Esse questionamento, que se dá tanto no âmbito sociológico como no jurídico,

ganha corpo no universo acadêmico, legitimando certos discursos que visam, não só dar

um sentido ao mundo, mas, também, a justificar a adoção de certas políticas públicas

específicas. Faz-se importante, portanto, ampliar a discussão sócio-jurídica, clarificando

os conceitos, as pertinências teóricas, os reais conteúdos e o grau das transformações do

“mundo do trabalho”.

O presente artigo procura situar esse debate a partir de quatro “matrizes”, as

quais perpassariam a sociedade, organizando a discussão acerca do “mundo do

trabalho”. Tais matrizes funcionam como verdadeiros paradigmas, a concepção

formulada por Kuhn (1997), evidenciando que os sujeitos estão limitados a seus

sistemas de comunicação e, por via de conseqüência, produzem discursos que refletem

tais estruturas do pensamento.
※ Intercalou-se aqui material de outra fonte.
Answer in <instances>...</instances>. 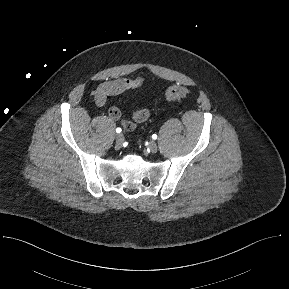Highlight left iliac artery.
Instances as JSON below:
<instances>
[{"label":"left iliac artery","mask_w":289,"mask_h":289,"mask_svg":"<svg viewBox=\"0 0 289 289\" xmlns=\"http://www.w3.org/2000/svg\"><path fill=\"white\" fill-rule=\"evenodd\" d=\"M152 139L156 140V139H157V135H156V134H153V135H152Z\"/></svg>","instance_id":"obj_1"}]
</instances>
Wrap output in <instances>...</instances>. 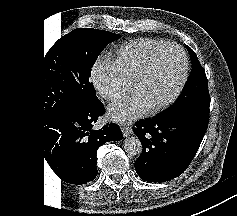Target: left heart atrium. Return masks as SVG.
Masks as SVG:
<instances>
[{
	"mask_svg": "<svg viewBox=\"0 0 237 216\" xmlns=\"http://www.w3.org/2000/svg\"><path fill=\"white\" fill-rule=\"evenodd\" d=\"M142 114V105L133 98L120 100L112 107V118L116 121L131 122Z\"/></svg>",
	"mask_w": 237,
	"mask_h": 216,
	"instance_id": "1",
	"label": "left heart atrium"
}]
</instances>
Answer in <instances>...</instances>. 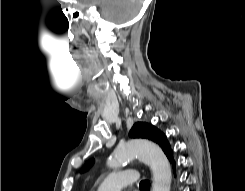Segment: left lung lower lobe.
Returning a JSON list of instances; mask_svg holds the SVG:
<instances>
[{"mask_svg": "<svg viewBox=\"0 0 245 191\" xmlns=\"http://www.w3.org/2000/svg\"><path fill=\"white\" fill-rule=\"evenodd\" d=\"M167 158L170 160V162H171V164H172V167H173V170H174V173H175L176 167H175V161H174V158H173V151H171V152L167 155Z\"/></svg>", "mask_w": 245, "mask_h": 191, "instance_id": "obj_1", "label": "left lung lower lobe"}]
</instances>
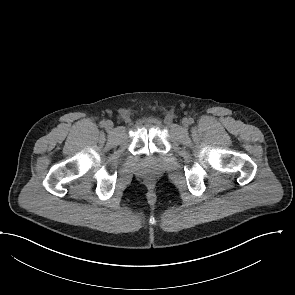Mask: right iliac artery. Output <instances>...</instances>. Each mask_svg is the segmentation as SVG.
<instances>
[{"label": "right iliac artery", "mask_w": 295, "mask_h": 295, "mask_svg": "<svg viewBox=\"0 0 295 295\" xmlns=\"http://www.w3.org/2000/svg\"><path fill=\"white\" fill-rule=\"evenodd\" d=\"M100 126H101V127H104V126H105V121H101V122H100Z\"/></svg>", "instance_id": "1"}]
</instances>
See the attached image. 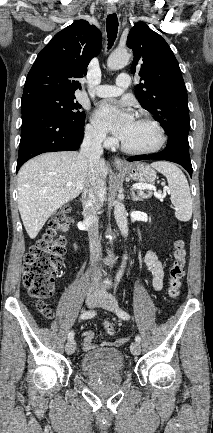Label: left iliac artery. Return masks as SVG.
<instances>
[{"label": "left iliac artery", "instance_id": "44dca946", "mask_svg": "<svg viewBox=\"0 0 213 433\" xmlns=\"http://www.w3.org/2000/svg\"><path fill=\"white\" fill-rule=\"evenodd\" d=\"M116 313H117V315L120 318H122L124 320H128L130 318V315L127 312H125V311H123L121 309H116ZM135 341L138 342V343H140L141 342V337L139 335H137L135 337Z\"/></svg>", "mask_w": 213, "mask_h": 433}]
</instances>
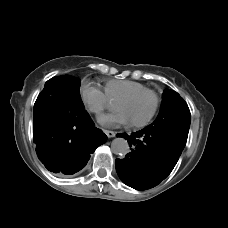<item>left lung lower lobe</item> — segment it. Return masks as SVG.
<instances>
[{
	"label": "left lung lower lobe",
	"mask_w": 228,
	"mask_h": 228,
	"mask_svg": "<svg viewBox=\"0 0 228 228\" xmlns=\"http://www.w3.org/2000/svg\"><path fill=\"white\" fill-rule=\"evenodd\" d=\"M117 136L124 137L132 150L124 159H116L117 173L123 183L137 190L152 188L170 174L188 137L184 132L150 125Z\"/></svg>",
	"instance_id": "left-lung-lower-lobe-1"
}]
</instances>
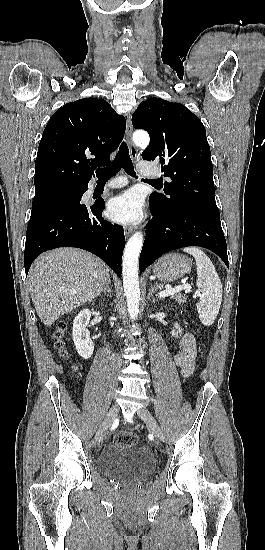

Os atores sociais recorrem, portanto, a matrizes

discursivas já constituídas, e, em primeiro lugar, à matriz da própria cultura instituída.

Logo, além de delinear essas “matrizes” teóricas, esta pesquisa buscará enfocar

como um ator social específica – o portador de deficiência visual – recorre às mesmas

na estruturação de seu discurso e práticas cotidianas.

2. AS GRANDES MATRIZES TEÓRICAS1

Nesta primeira parte apresentaremos as quatro matrizes que podemos utilizar

para a análise do discurso dos deficientes visuais sobre o “mundo do trabalho”. Cada

uma delas encontra-se estruturada a partir de um conflito explicativo na sociedade

contemporânea do “mundo do trabalho”, assim listados: a) trabalho qualificado vs.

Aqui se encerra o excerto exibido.